Thursday, February 05, 2009
This op-ed piece by former House majority leader Dick Armey is worth a look if for no other reason than its title contains the name of one of the most influential members of the Austrian School of economics - Freidrich Hayek.
Washington Could Use Less Keynes and More HayekDoes it matter?
"In the long run, we are all dead," John Maynard Keynes once quipped. An influential British economist, Keynes used the line to dodge the problematic long-term implications of his policy proposals. His analysis of the Great Depression redefined economics in the 1930s and asserted that increased government spending during a downturn could revive the economy.
President Barack Obama and congressional Democrats (very few of whom likely have read Keynes's 1936 book "The General Theory of Employment, Interest and Money") have dug up the dead economist's convenient justification for deficit spending in defense of their bloated stimulus legislation. But none ask the most important question: Was Keynes right?
Nearly all of Congress is looking more closely at the next election than to the U.S. budget deficit or the Fed's balance sheet.
Until the shouts of "Do something to save my job" are drowned out by those calling for fiscal prudence and a plan that's viable over the long-term, nothing is likely to change.
Government spending is, according to Keynes's construct, a key component in determining aggregate demand, so more spending, even to resod the Capitol Mall or distribute free contraception, drives the economy in the short run.Future generations? They don't vote (yet). It's future elections that are important.

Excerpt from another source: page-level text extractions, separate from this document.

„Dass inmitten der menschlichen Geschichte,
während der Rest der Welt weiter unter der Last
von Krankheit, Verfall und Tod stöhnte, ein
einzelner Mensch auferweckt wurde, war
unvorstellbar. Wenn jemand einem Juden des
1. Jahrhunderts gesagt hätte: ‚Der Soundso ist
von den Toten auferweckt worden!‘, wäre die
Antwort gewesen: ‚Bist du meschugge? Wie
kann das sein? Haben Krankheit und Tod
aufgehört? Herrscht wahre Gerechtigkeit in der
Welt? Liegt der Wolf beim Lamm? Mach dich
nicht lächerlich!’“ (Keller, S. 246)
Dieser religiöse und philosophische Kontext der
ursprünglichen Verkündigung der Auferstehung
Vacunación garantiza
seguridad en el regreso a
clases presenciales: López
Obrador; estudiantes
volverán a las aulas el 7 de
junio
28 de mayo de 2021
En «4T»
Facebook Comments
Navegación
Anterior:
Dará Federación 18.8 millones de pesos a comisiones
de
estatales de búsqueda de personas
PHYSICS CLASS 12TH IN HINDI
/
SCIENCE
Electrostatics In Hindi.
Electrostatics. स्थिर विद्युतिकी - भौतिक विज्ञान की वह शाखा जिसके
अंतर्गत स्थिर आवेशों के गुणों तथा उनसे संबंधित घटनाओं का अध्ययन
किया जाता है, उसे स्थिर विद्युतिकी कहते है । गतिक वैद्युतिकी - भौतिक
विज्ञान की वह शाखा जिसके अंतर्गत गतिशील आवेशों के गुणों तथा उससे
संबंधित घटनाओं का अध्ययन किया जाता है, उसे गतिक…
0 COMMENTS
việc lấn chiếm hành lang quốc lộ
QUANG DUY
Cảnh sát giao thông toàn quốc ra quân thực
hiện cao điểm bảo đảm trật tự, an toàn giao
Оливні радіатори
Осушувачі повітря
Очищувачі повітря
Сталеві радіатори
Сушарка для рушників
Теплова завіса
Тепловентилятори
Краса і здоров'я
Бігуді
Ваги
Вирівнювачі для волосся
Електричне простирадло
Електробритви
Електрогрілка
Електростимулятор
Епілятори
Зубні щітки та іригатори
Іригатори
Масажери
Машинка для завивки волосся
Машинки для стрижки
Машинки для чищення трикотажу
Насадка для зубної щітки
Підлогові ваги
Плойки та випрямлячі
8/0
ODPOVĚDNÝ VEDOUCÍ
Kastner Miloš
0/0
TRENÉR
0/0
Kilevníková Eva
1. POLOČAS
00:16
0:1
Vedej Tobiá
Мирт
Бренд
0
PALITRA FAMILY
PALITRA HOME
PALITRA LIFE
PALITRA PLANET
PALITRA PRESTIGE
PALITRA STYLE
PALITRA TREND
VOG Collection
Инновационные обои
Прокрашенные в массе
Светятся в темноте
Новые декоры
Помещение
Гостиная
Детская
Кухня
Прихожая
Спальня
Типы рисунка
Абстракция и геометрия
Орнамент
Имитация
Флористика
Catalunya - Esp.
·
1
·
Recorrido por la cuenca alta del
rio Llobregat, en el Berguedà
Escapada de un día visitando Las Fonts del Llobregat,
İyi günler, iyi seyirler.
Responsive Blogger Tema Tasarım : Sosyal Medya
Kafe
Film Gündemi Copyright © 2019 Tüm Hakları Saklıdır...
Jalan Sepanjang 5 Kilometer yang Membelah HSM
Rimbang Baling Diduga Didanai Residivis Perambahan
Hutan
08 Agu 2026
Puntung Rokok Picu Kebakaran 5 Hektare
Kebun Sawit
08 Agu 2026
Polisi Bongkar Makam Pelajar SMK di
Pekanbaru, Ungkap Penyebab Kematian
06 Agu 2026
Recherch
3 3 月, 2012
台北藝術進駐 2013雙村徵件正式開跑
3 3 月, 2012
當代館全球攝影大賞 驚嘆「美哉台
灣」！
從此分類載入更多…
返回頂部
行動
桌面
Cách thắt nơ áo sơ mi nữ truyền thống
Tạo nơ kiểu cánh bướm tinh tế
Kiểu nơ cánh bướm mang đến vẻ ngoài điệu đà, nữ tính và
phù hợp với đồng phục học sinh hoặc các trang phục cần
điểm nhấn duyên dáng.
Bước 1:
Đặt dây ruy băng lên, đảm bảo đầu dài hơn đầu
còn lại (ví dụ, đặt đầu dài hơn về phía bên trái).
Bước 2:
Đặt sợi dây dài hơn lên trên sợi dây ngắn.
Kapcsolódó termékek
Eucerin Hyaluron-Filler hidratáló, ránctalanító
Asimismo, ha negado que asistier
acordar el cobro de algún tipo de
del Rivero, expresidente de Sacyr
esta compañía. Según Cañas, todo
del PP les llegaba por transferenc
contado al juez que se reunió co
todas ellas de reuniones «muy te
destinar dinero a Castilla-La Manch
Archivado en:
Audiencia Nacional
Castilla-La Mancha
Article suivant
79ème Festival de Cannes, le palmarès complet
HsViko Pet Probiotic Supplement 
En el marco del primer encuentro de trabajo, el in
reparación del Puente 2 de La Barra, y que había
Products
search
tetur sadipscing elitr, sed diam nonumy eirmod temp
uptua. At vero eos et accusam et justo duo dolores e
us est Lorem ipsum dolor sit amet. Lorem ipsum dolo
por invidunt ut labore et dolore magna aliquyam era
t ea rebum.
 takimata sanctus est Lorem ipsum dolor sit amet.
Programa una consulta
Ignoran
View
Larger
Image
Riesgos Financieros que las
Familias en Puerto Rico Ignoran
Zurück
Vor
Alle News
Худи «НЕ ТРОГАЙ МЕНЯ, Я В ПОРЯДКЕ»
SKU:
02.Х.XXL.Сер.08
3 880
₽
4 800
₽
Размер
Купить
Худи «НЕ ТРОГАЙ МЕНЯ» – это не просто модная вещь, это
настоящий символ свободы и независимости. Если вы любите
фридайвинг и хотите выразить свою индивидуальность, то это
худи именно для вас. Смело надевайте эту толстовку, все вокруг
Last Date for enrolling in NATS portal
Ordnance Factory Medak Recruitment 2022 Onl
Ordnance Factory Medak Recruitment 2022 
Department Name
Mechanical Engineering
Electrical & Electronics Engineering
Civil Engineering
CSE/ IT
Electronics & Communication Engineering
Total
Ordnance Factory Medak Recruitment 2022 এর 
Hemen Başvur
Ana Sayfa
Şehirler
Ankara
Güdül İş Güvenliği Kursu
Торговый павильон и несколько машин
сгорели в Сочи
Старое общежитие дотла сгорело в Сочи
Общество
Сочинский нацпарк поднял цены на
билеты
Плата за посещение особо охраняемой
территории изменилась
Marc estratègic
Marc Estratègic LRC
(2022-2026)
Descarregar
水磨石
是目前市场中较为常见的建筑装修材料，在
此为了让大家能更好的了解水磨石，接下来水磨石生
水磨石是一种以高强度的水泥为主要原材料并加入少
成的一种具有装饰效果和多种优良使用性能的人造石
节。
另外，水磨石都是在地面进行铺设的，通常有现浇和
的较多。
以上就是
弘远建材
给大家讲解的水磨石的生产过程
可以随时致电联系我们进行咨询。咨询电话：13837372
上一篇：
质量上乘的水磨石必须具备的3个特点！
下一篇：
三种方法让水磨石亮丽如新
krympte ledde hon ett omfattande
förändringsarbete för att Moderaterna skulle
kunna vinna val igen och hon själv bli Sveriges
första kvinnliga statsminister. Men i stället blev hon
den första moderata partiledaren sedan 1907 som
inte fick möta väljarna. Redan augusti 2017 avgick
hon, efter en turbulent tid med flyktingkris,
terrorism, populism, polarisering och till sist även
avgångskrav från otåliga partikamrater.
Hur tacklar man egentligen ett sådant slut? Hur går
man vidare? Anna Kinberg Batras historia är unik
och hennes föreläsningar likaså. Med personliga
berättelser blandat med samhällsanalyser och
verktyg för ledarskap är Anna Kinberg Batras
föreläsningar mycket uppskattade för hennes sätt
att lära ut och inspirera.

A father of public choice economics, Nobel laureate James Buchanan, argues that the great flaw in Keynesianism is that it ignores the obvious, self-interested incentives of government actors implementing fiscal policy and creates intellectual cover for what would otherwise be viewed as self-serving and irresponsible behavior by politicians. It is also very difficult to turn off the spigot in better economic times, and Keynes blithely ignored the long-term effects of financing an expanded deficit.
It's clear why Keynes's popularity endures in Congress. Intellectual cover for a spending spree will always be appreciated there. But it's harder to see any justification for the perverse form of fiscal child abuse that heaps massive debts on future generations.
Our monetary system + our government + Keynesian economics = long run disaster
Keynes was certainly right in that, in the long run we are all dead.